Conventional scheduling and routing systems employ Weighted Fair Queuing (WFQ) and Generalized Processor Sharing (GPS). These conventional techniques are typically used in packet routing systems, and assume there is some notion of fixed work per packet and therefore a quantifiable measure of rounds and work needed per round. Other conventional systems can involve simple FIFO-based structures that use a Round-Robin scheduler across multiple FIFO queues (1 for each user).
Weighted Fair Queuing (WFQ) can be seen as a combination of priority queuing and fair queuing involving multiple queues. In WFQ, all queues are serviced so that none are starved, but some queues are serviced more than others. A weight is applied to the queues to give some queues a higher priority. For example, one queue may get half the available bandwidth and other queues will get an allocation of the remaining bandwidth. Traffic may be prioritized according to packet markings, source and destination IP address fields, and port numbers. WFQ weights traffic so that low-bandwidth traffic gets a fair level of priority.
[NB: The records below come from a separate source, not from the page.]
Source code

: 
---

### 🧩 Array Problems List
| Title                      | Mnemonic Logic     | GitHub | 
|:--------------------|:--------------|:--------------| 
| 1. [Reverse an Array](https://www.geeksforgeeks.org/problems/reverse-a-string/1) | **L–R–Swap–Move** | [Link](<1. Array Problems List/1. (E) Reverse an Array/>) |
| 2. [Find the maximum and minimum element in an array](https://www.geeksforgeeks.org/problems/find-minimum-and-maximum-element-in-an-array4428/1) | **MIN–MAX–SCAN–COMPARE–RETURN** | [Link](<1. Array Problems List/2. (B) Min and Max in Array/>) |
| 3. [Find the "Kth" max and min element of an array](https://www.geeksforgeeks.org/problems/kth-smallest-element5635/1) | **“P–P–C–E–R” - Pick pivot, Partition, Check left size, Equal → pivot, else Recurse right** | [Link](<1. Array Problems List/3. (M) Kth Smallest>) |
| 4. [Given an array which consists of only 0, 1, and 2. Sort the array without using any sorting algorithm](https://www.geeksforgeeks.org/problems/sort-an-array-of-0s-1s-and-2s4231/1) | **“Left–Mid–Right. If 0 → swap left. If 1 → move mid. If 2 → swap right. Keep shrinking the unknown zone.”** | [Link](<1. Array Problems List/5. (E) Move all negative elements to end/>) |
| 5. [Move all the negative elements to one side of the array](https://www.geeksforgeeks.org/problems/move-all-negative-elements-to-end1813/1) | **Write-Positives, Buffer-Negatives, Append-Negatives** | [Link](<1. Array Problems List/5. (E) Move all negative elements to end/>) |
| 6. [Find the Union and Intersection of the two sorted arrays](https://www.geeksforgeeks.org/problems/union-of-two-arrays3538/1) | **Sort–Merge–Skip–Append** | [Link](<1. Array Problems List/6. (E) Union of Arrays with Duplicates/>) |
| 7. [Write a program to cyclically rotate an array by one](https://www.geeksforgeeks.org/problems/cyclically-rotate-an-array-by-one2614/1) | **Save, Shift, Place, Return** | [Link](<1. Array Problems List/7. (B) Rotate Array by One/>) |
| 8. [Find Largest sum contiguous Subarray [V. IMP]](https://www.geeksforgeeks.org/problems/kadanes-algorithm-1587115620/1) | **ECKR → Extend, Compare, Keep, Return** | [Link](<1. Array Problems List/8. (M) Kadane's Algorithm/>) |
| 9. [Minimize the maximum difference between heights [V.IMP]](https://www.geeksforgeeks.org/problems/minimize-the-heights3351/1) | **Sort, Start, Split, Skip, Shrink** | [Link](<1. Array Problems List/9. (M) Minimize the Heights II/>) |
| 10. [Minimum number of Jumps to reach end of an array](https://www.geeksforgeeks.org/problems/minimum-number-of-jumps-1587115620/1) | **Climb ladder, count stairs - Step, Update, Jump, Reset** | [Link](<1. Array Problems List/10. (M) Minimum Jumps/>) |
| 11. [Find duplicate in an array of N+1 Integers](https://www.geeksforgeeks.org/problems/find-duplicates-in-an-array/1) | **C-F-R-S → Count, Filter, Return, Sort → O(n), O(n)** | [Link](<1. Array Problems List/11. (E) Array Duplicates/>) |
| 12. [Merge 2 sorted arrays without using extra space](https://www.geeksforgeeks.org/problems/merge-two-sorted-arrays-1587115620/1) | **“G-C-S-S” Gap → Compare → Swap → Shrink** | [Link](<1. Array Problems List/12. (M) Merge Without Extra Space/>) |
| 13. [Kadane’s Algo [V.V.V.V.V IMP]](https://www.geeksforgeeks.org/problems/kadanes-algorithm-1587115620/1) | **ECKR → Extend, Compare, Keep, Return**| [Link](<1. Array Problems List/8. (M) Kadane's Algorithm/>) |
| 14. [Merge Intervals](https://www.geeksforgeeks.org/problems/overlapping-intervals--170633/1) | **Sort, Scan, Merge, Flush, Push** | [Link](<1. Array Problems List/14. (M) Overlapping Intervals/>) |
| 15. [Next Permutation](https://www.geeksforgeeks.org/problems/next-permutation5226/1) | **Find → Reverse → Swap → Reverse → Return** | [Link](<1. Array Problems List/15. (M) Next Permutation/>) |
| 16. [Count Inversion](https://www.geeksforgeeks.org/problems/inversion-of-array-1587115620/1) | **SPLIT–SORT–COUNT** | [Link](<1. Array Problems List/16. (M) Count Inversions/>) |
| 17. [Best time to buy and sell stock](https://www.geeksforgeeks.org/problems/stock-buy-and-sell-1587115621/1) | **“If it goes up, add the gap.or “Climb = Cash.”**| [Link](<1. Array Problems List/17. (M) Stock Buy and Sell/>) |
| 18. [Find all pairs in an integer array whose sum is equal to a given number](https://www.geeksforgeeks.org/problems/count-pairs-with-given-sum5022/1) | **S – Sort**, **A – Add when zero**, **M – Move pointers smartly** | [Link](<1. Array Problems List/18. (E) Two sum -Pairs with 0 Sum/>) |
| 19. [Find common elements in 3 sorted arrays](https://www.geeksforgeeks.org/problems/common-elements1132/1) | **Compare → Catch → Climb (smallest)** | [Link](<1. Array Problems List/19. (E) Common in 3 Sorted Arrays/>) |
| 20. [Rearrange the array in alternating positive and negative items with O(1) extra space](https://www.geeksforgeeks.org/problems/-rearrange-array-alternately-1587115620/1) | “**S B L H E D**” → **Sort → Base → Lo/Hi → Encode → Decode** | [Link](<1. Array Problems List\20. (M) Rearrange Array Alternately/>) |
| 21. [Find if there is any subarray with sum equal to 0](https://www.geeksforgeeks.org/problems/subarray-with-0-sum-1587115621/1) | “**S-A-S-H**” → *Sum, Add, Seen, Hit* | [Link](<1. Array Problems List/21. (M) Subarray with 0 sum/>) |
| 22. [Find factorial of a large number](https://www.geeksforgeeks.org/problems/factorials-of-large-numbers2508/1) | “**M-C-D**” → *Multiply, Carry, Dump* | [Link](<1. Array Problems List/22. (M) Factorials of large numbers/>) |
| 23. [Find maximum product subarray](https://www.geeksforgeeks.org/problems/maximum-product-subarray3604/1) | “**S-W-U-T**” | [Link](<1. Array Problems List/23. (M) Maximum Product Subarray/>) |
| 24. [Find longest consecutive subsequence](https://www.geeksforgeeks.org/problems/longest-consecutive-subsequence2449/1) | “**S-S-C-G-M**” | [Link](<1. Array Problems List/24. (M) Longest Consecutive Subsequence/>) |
If high-priority queues are not in use, then lower-priority traffic uses its queues.
Such conventional systems suffer from the shortcoming of not providing fairness for the scheduling of tasks submitted from a large number of simultaneous users, where such tasks cannot be divided up into smaller tasks or time-shifted. Also, iterating over multiple queues, which is required to manage all users, adds a burdensome layer of complication as to managing keys to compute priority metrics.